[Records from a dataset]
□ □ □
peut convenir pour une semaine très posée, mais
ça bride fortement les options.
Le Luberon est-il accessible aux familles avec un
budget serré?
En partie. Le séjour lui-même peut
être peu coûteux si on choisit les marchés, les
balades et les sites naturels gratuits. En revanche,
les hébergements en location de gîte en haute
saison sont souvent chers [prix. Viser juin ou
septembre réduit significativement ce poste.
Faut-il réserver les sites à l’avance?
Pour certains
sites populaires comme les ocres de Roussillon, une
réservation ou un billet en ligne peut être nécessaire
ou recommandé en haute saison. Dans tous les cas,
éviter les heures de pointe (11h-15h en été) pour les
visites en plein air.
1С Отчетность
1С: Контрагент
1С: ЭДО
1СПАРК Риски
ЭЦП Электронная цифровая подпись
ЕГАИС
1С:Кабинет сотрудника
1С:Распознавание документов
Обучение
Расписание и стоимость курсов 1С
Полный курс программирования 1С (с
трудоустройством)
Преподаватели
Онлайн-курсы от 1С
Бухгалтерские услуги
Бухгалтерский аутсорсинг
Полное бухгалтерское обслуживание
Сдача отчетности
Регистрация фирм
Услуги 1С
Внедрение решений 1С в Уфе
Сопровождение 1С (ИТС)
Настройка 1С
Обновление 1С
□ □ □
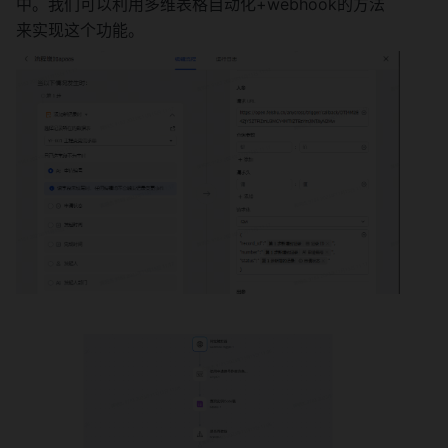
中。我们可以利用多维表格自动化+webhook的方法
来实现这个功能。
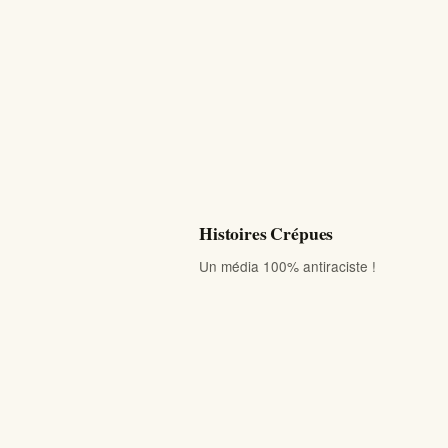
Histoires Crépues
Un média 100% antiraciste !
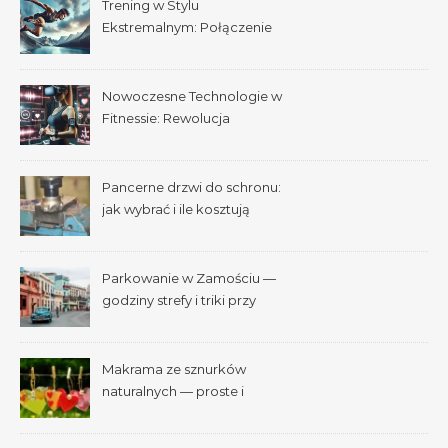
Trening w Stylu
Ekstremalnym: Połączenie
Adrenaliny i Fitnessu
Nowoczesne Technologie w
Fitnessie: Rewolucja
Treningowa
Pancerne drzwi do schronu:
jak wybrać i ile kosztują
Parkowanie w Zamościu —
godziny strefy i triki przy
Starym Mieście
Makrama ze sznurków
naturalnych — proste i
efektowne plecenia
□ □ □
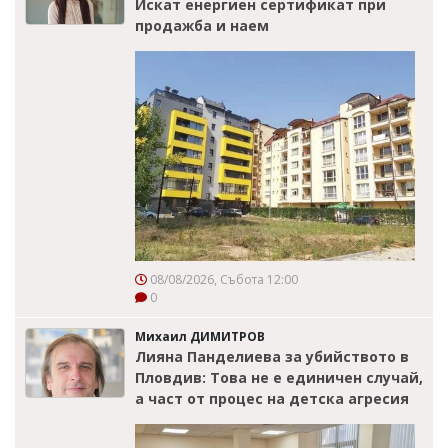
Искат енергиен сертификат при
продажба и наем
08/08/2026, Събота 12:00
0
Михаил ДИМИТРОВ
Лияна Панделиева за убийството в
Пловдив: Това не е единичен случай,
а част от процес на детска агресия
□ □ □
[Task] Reproduce exactly the entries above, limited to the lines from the one with "Ekstremalnym: Połączenie" through the one with "efektowne plecenia", both included.

[Solved exercise]
Ekstremalnym: Połączenie
Adrenaliny i Fitnessu
Nowoczesne Technologie w
Fitnessie: Rewolucja
Treningowa
Pancerne drzwi do schronu:
jak wybrać i ile kosztują
Parkowanie w Zamościu —
godziny strefy i triki przy
Starym Mieście
Makrama ze sznurków
naturalnych — proste i
efektowne plecenia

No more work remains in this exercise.